Though you did not understand her, you listened. She was your idol, and taught you how to live your life. While together, she told you that you were beautiful and you became comfortable, wanting to do everything she suggested. You left the bar and went clubbing. The two of you danced together. Although there were moments that you felt uncomfortable, you overrode your fear because this vacation was becoming the perfect story. You would not only nod yes or no when your roommate asked if you had a great time; finally, you would have a fun story to tell that was better than all of hers combined. Five minutes into this friendship, you called Lissa perfection. Fifteen minutes in, you cried about your recent breakup that was caused by your insecurity-fueled paranoia and your ridiculous work schedule. After twenty minutes, she got bored of you and your compliments, and after thirty, she knew you served part of her purpose. She grabbed your hand and asked,
“Are you here with anyone special?”
You tightened your grip and said,
“I’m by myself. This is my own eat, pray, love trip. I went to NYC, then New Orleans, and now I’m in Vegas, baby.”
Woman to woman, you should not have said that.
Lissa became even more excited than before.
You were another Vegas Virgin, and the fourth eat, pray, love girl that she had found in the past two months!
She ordered another round of drinks, and then left for the bathroom.
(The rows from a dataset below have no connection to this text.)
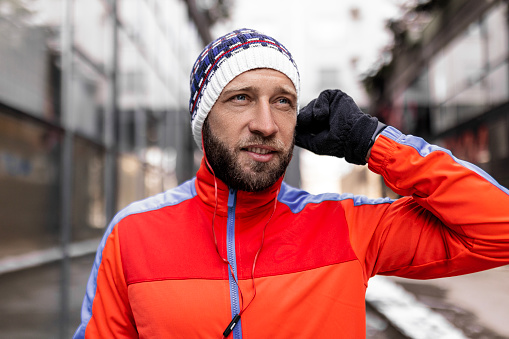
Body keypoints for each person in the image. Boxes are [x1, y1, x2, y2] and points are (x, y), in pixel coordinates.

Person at [73, 28, 509, 338]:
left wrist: (374, 142)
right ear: (203, 120)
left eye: (282, 102)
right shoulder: (133, 234)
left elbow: (500, 228)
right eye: (241, 97)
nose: (265, 124)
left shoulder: (346, 225)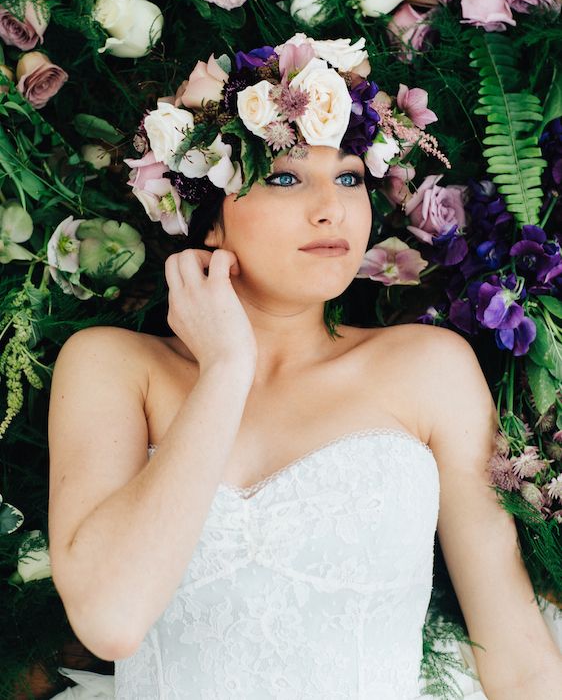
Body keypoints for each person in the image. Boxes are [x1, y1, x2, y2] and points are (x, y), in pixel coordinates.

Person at [47, 37, 562, 698]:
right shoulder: (112, 367)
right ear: (209, 218)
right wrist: (225, 369)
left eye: (349, 177)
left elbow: (518, 660)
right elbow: (112, 620)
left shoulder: (429, 369)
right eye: (287, 177)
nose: (332, 206)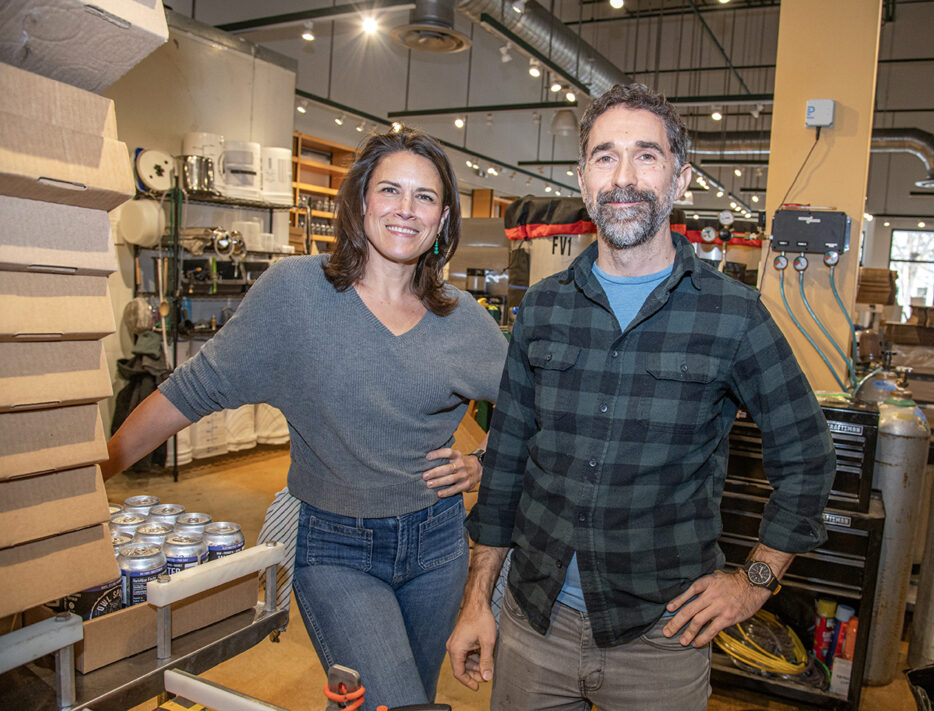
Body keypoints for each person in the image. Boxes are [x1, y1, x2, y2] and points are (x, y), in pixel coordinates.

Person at [446, 83, 836, 710]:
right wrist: (476, 599)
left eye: (646, 156)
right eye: (605, 157)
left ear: (680, 179)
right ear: (583, 179)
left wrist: (755, 582)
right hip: (533, 622)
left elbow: (808, 456)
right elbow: (507, 461)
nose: (623, 177)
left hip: (663, 638)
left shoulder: (733, 316)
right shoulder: (542, 309)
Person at [102, 129, 509, 710]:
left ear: (442, 218)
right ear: (361, 200)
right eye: (390, 190)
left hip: (438, 547)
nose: (405, 208)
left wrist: (481, 463)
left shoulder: (461, 319)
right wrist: (93, 476)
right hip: (337, 548)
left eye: (425, 197)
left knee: (411, 697)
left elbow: (532, 410)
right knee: (392, 701)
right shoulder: (296, 294)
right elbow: (194, 389)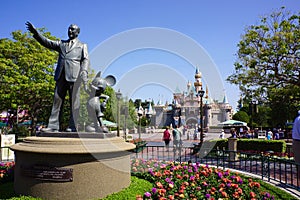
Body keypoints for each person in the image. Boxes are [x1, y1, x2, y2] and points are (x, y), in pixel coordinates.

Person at [26, 22, 89, 132]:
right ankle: (53, 126)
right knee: (57, 101)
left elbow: (85, 60)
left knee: (75, 103)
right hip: (61, 75)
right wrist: (36, 33)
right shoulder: (61, 44)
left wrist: (84, 71)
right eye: (69, 29)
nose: (70, 31)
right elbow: (47, 42)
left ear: (78, 32)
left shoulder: (82, 46)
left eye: (73, 30)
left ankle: (73, 126)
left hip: (74, 76)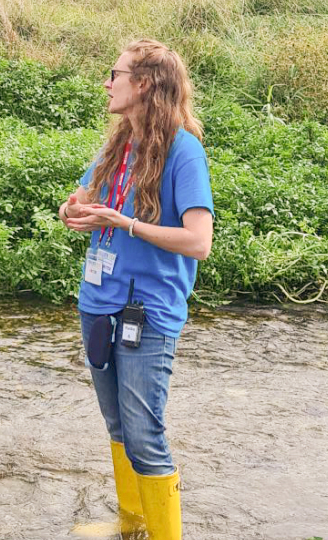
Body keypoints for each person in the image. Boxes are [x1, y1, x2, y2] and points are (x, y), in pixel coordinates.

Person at [61, 40, 213, 540]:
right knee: (119, 428)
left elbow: (198, 241)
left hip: (147, 314)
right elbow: (84, 201)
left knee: (146, 437)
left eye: (115, 74)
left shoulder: (184, 150)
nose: (107, 83)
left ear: (144, 83)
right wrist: (74, 212)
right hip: (98, 305)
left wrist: (125, 224)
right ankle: (131, 527)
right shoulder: (119, 142)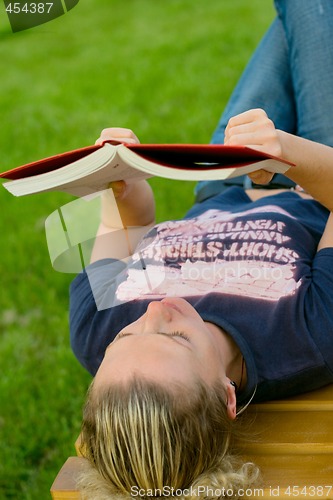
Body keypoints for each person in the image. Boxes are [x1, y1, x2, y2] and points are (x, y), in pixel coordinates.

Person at [70, 109, 333, 499]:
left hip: (218, 182)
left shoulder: (94, 328)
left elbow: (127, 225)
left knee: (282, 47)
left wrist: (121, 181)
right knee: (307, 44)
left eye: (124, 334)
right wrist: (286, 153)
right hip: (312, 176)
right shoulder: (308, 334)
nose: (156, 309)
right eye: (177, 337)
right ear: (227, 395)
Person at [195, 0, 333, 203]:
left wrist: (130, 182)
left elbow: (140, 222)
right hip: (318, 182)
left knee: (302, 15)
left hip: (221, 179)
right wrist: (283, 150)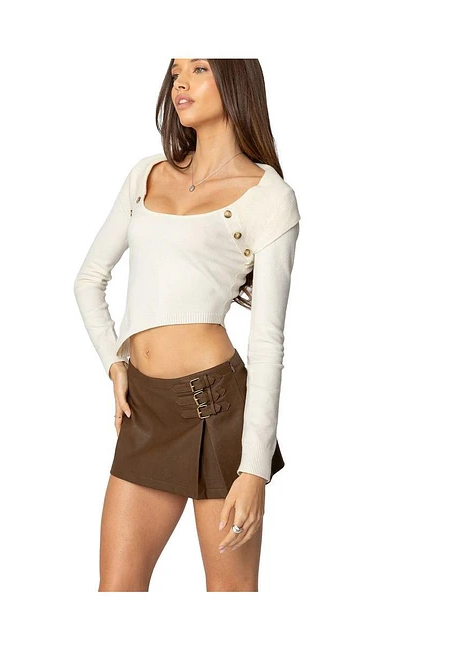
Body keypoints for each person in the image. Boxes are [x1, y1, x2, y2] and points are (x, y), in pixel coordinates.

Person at [73, 58, 302, 591]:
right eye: (176, 70)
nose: (181, 81)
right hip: (145, 409)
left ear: (236, 78)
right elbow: (88, 280)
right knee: (116, 592)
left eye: (200, 68)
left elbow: (267, 342)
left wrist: (254, 469)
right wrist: (115, 363)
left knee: (230, 598)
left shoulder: (270, 197)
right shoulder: (147, 174)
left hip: (216, 410)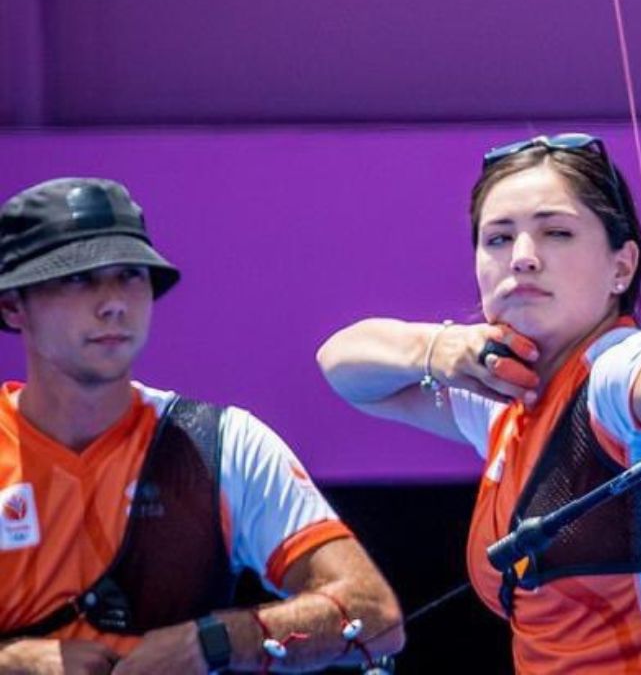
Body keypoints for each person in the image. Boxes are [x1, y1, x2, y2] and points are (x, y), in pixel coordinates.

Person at [317, 134, 641, 673]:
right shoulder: (503, 400)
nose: (523, 258)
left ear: (622, 267)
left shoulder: (618, 372)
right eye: (497, 239)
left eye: (556, 232)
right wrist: (439, 348)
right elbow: (344, 366)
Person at [0, 177, 404, 674]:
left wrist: (216, 640)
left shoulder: (222, 446)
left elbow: (375, 614)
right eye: (79, 278)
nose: (113, 302)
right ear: (12, 306)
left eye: (130, 274)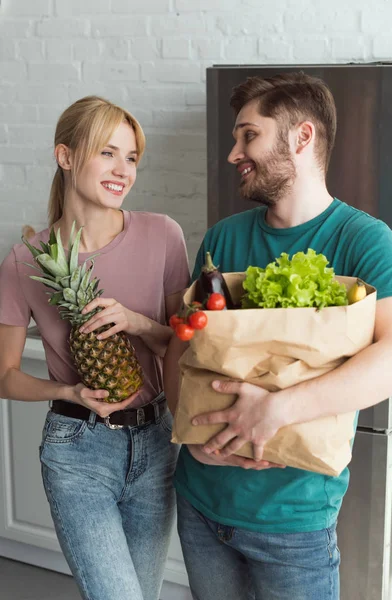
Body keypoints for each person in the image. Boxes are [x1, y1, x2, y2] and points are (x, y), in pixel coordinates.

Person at [163, 72, 392, 600]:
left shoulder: (364, 240)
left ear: (301, 136)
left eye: (249, 135)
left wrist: (277, 410)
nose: (233, 153)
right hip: (202, 503)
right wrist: (192, 439)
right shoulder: (225, 236)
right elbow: (183, 346)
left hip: (294, 522)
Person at [0, 96, 190, 600]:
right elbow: (4, 375)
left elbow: (187, 347)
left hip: (155, 441)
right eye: (107, 153)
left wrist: (137, 323)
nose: (122, 170)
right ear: (65, 156)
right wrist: (70, 389)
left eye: (131, 158)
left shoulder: (163, 235)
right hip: (77, 448)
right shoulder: (25, 259)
With the stupidest smile, you swayed back and forth on the dance floor to the latest hits as you imagined her freshening up. In reality, she key-bumped in the stall, and then stared at herself in the bathroom mirror as she savored the minutes before her next steps.
For Lissa, last night was good not great. She killed you. She killed you with kisses, a plastic bag, and a spool of nylon rope. Before the night reached its climax, she sat you down on the couch and said it was time to try something different. She put on “Summer Loving” and tied your hands together with rope and placed a plastic bag over your head. She promised that when you tapped her back, she would take the bag off.
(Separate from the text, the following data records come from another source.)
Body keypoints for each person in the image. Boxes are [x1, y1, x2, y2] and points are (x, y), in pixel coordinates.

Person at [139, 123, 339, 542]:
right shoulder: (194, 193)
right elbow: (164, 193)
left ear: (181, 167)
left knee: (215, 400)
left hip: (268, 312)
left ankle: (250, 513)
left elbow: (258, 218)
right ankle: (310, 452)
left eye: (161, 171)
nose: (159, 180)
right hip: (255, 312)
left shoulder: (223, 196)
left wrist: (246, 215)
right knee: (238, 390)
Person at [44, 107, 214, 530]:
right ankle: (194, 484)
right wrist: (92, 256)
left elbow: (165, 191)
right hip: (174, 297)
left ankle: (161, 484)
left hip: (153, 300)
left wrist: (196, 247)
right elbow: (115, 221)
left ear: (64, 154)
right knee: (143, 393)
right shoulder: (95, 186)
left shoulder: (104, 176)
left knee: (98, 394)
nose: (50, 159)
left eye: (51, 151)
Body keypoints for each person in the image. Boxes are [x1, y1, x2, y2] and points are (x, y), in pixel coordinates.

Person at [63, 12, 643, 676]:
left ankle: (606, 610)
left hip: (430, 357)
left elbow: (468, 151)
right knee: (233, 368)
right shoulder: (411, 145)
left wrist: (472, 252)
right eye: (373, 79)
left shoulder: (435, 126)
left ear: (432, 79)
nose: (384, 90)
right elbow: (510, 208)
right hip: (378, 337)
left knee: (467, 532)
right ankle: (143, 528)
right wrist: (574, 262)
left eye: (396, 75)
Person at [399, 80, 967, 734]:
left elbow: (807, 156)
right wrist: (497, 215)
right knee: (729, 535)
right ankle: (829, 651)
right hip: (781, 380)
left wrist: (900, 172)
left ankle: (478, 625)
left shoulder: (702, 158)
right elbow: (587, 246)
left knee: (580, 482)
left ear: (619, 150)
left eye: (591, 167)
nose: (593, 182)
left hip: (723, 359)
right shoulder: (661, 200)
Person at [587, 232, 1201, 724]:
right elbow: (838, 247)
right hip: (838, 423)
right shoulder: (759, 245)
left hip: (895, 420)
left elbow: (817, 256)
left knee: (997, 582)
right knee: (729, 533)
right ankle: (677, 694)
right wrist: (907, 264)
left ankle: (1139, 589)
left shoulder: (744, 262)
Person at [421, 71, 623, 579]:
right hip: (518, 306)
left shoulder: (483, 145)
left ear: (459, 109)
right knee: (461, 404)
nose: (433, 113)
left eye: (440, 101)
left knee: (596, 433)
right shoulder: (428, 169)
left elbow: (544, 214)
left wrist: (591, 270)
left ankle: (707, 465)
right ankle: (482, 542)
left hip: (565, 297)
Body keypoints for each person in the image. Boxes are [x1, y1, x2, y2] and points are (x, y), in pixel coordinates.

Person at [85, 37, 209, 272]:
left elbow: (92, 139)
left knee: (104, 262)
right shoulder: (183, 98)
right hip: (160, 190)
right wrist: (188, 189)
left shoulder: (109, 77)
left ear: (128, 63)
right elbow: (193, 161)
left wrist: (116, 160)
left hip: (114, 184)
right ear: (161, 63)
This moment was intoxicating so you put your fear away. While the bag was over your head, she ate you out and her lips became slippery with your cum. You gasped. Banged your fists on her back. Then you stopped.
Your roommate filed a missing persons report because you did not pay rent. She is still looking for you, but you are decomposing in the trunk of a car. You should have loved yourself, been more cautious, and etc. I am not sure if you learned your lessons and I do not have time to keep lecturing.
Book of Judgment
Sister Scholastica, Lucifer has been expecting you since the day you were born. Why are you looking surprised? I already told you that you were going to Hell. Then Brian, your death means two blonde girls in Manhattan live to text another day; so, I won’t have to deal with their paperwork until they die of toxic shock syndrome or alcohol poisoning. Brian, stop crying, trying to use your victim card will not help here because somehow in in Heaven every human is some sort of victim. Elaine, honestly, I don’t have time to fill out the paperwork for your second chance at life or onboard you to Heaven, so I’ll send you to Hell. Once I’m back from lunch, it is the round up, and all of you will go down together.
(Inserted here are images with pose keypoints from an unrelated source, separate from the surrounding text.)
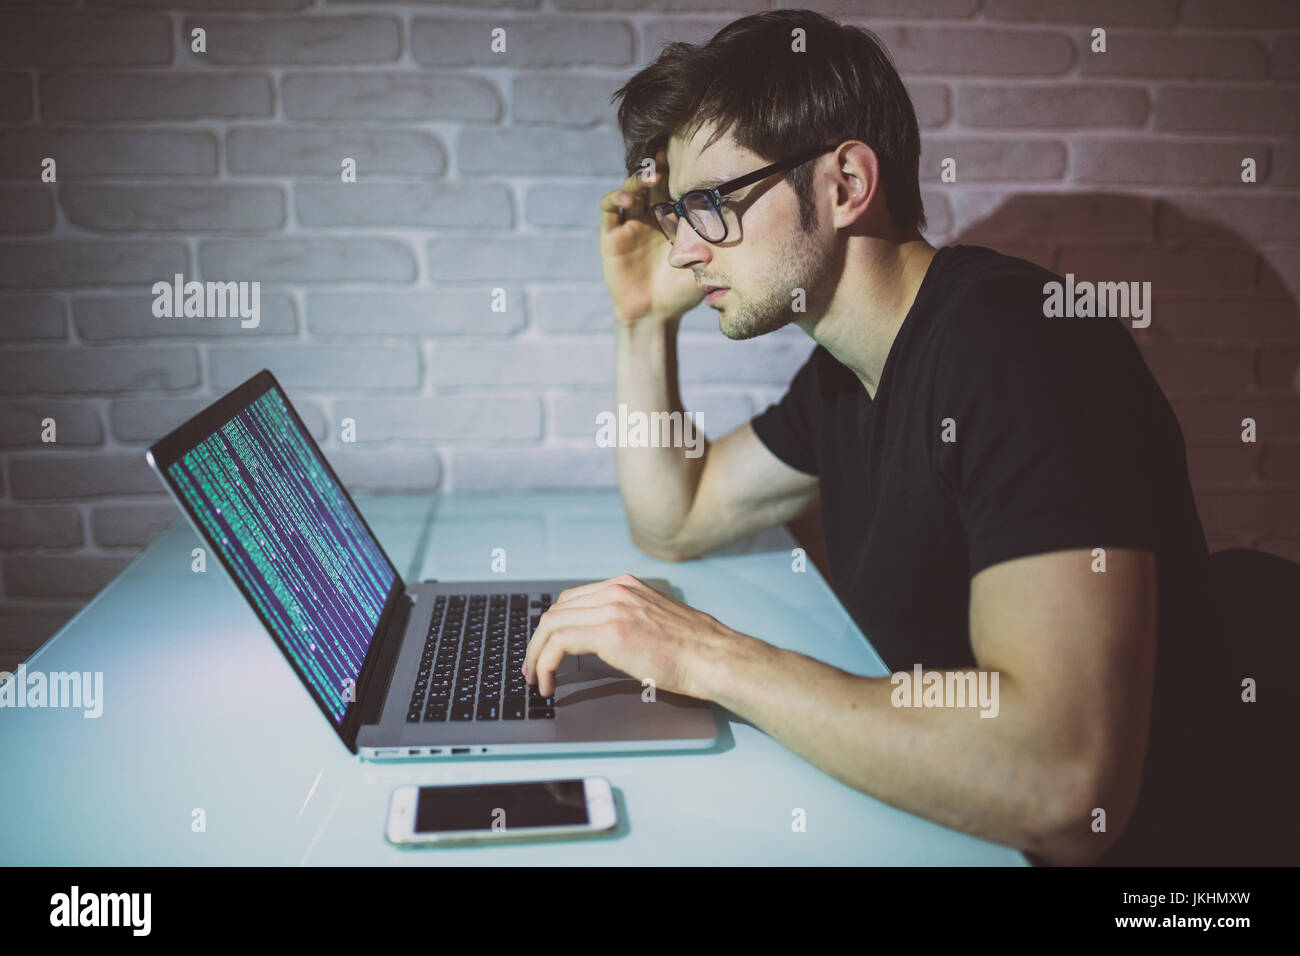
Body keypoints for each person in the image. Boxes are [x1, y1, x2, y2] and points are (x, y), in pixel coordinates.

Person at [522, 10, 1222, 866]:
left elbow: (1066, 784)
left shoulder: (1024, 348)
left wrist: (702, 654)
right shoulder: (844, 373)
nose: (683, 253)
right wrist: (640, 323)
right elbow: (677, 516)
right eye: (679, 214)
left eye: (710, 204)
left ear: (846, 183)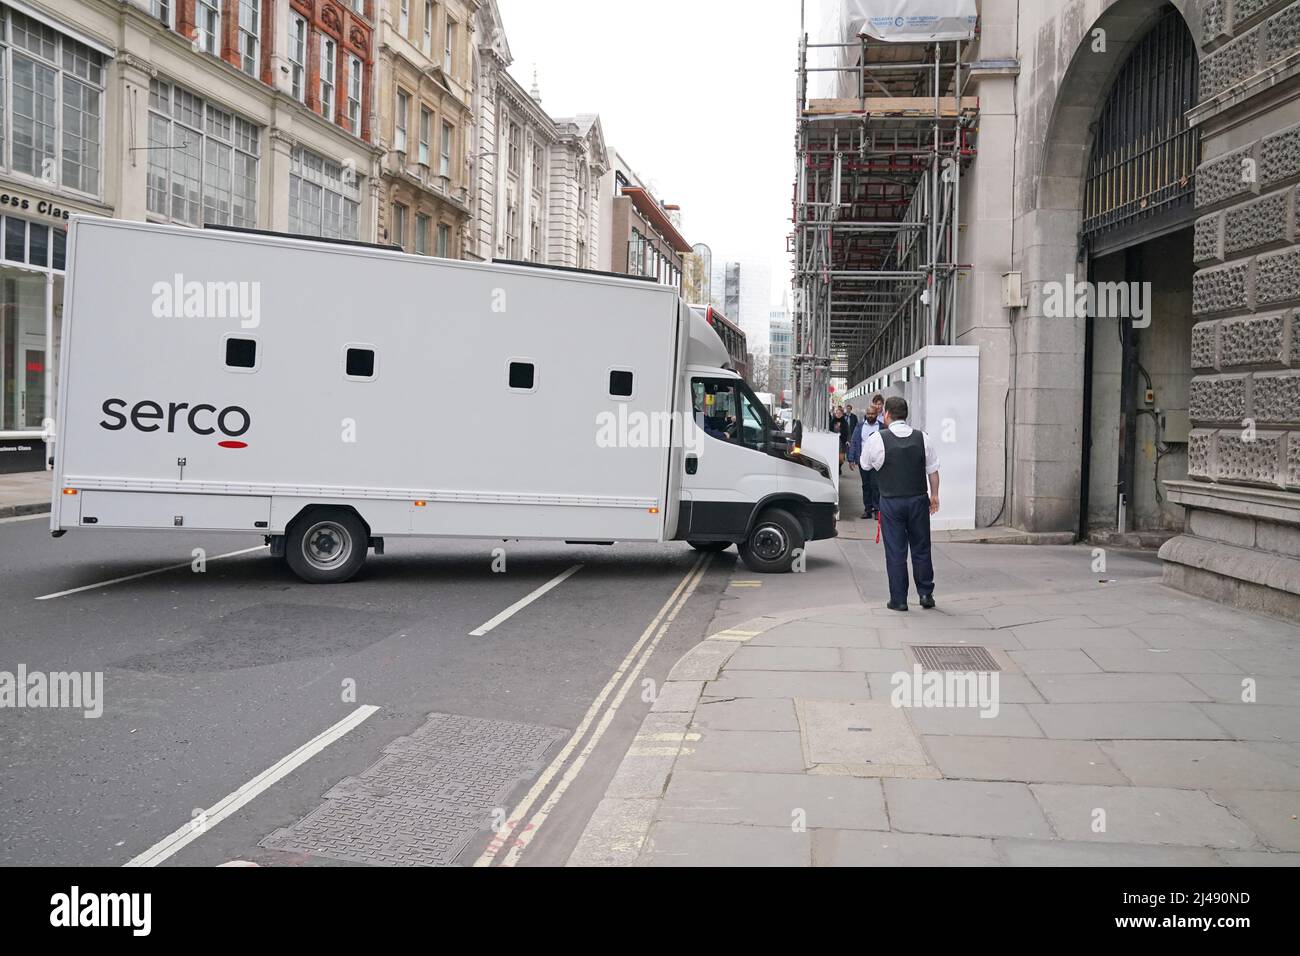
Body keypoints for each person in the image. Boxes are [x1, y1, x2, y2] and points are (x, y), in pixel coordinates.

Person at [860, 396, 939, 611]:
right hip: (918, 499)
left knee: (896, 551)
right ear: (906, 415)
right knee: (921, 547)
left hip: (891, 501)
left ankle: (899, 599)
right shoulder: (922, 438)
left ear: (886, 414)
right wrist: (935, 495)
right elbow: (932, 469)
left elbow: (865, 465)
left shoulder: (877, 438)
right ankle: (925, 594)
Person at [848, 394, 884, 519]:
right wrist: (851, 459)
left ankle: (877, 509)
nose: (870, 416)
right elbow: (854, 442)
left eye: (872, 414)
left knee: (876, 485)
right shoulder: (860, 426)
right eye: (868, 414)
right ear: (866, 414)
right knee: (866, 485)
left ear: (876, 414)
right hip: (863, 461)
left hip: (877, 461)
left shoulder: (882, 427)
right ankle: (867, 509)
“May I please speak with another angel?”
Elaine, do not interrupt me. It is always the same with you humans. You come here pleading; meanwhile, we constantly save and are overworked while you destroy and indulge. Then, we have to explain why what you are doing is wrong. You all are violent, brutal, and ugly. It is in my professional opinion that Heaven needs to close its doors, but that is above my wings.
If anyone has a problem with this judgment, please direct yourselves to HR. I am not answering any questions. It is my lunch break, and today the cafeteria is serving milk and honey.